Fünftens müsste man genügend und gut schlafen. Denn auch im Schlaf sortiert sich vieles im Kopf und so werden neue Gedächtnisschubladen mit Wissen gefüllt und man wird in der Prüfung sogar erkennen können, welche „Schublade“ an der Reihe ist. Mittagsschlaf, beliebte siesta ist abzuraten. Man darf dem Mittagsdämon keinen Raum zum Wirken geben, vielleicht ein Espresso kann ein wenig dagegen steuern.
Sechstens sorgt der Sport wie Fußball oder vergleichbare sportliche Leistung für gute Ausgewogenheit im Organismus, um den Kopf frei zu kriegen für das Erlernen neuen Stoffes, so dass sich neue Aufnahme-Schubladen öffnen können.

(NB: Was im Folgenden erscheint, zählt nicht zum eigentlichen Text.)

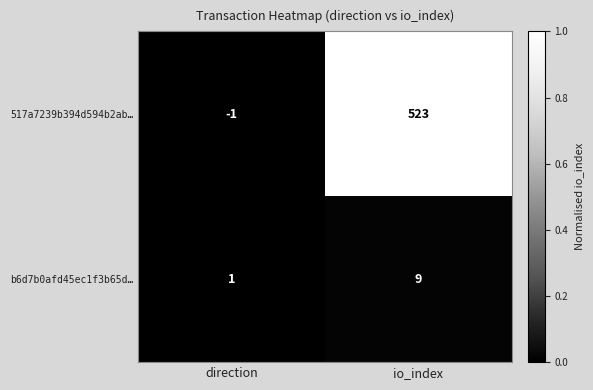

List the series in order of their peak value, highest first.

517a7239b394d594b2ab…, b6d7b0afd45ec1f3b65d…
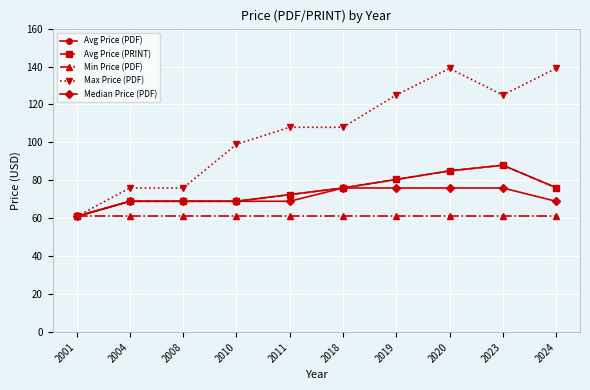

Is this an area chart (filled region under the line)?

No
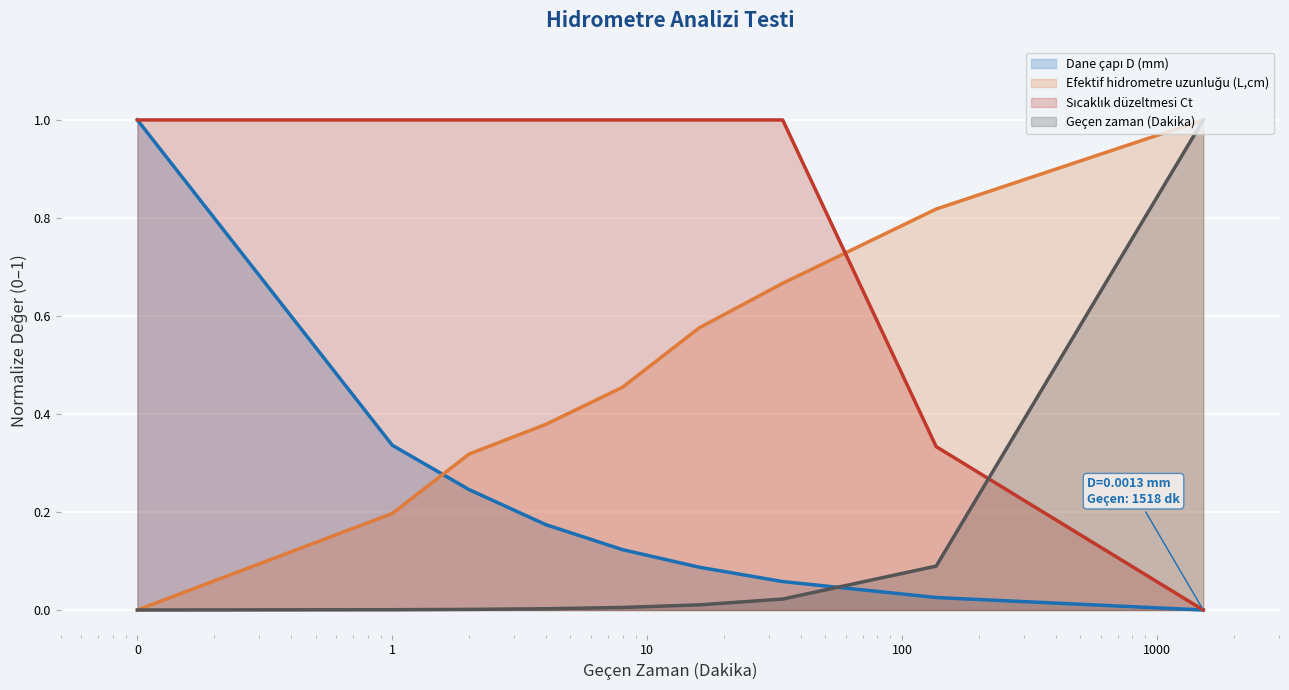

Which series ends up on top after the final intersection of Efektif hidrometre uzunluğu (L,cm) and Dane çapı D (mm)?

Efektif hidrometre uzunluğu (L,cm)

Siebtens sollte man über den gelernten Stoff mit anderen, z. B. aus dem gleichen Kurs, ins Gespräch kommen und darüber auch diskutieren. Derartige Arbeitskreis dient fast wie das Öl für die Schubladenschienen, die ermöglichen, nötige Schublade bei Bedarf schnell und ohne langes Ziehen zu öffnen und wieder zu schließen.
Diese sieben Säulen eigenen Handelns und eigenen Fleißes können eine Voraussetzung für das gelungene und erfolgreiche Ablegen jeder Prüfung werden und dienen als eine Basis für das Wirken und die Wunder Gottes, die auch nur dann passieren können, wenn wir, Menschen, sich als Mitarbeiter dieser Gnade erweisen. Die Gnade Gottes setzt die menschliche Natur voraus und zur Natur des Menschen gehört eben, soweit es geht, sich vorzubereiten in der Hoffnung auf Gottes Gnade und Hilfe. Das eigene Bemühen muss von Gebet durchdrungen werden, ähnlich wie ein Schwamm, der sich von Wasser durchdringen lässt. Damit das Examen nicht zu Verhör oder zu sich aus der Ruhelage heraustreiben lassen oder zur Untersuchung wird, was das lat. Wort „exāmināre“ bedeutet, sondern harmonisch, ausgewogen verläuft, muss auf gestellte Frage oder Aufgabe immer unser Wissen und Kompetenz als Gegengewicht, auf die Waagschale gelegt werden. Damit zeigt an und bleibt das «Zünglein an der Waage», was übrigens ursprünglich ebenfalls als examen bezeichnet wurde, bestimmt auf unserer Waagschale.
Das sind meine bescheidenen Überlegungen zu diesem Thema, die ich teils aus eigener Erfahrung, teils aus Gesprächen mit euch gewonnen habe.